**Work instructions:**
Arrange every line of the listing below as a numbered list, leaving out blank lines and any pictures.

**Material shown:**
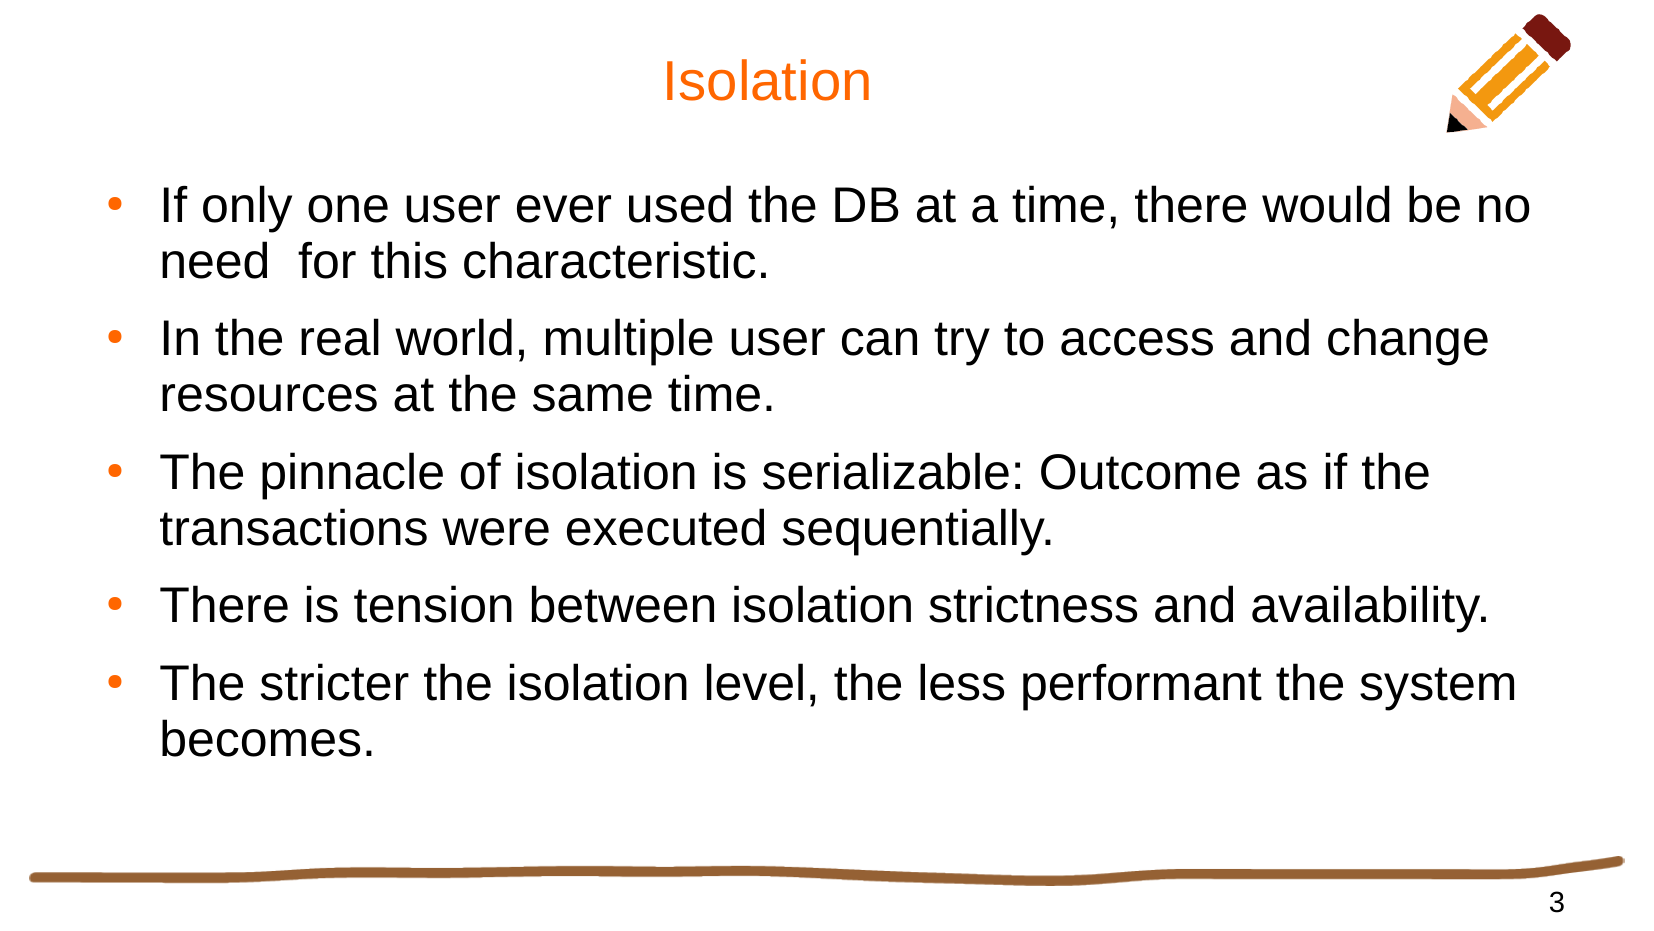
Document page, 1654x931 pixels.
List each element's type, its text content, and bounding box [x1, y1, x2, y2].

title Isolation [88, 29, 1447, 133]
picture [1446, 14, 1571, 133]
picture [29, 856, 1625, 886]
list If only one user ever used the DB at a time, there would be no need for this characteristic. In the real world, multiple user can try to access and change resources at the same time. The pinnacle of isolation is serializable: Outcome as if the transactions were executed sequentially. There is tension between isolation strictness and availability. The stricter the isolation level, the less performant the system becomes. [88, 177, 1595, 827]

**Response below:**
1. Document page, 1654x931 pixels.
2. List each element's type, its text content, and bounding box [x1, y1, x2, y2].
3. title Isolation [88, 29, 1447, 133]
4. picture [1446, 14, 1571, 133]
5. picture [29, 856, 1625, 886]
6. list If only one user ever used the DB at a time, there would be no need for this characteristic. In the real world, multiple user can try to access and change resources at the same time. The pinnacle of isolation is serializable: Outcome as if the transactions were executed sequentially. There is tension between isolation strictness and availability. The stricter the isolation level, the less performant the system becomes. [88, 177, 1595, 827]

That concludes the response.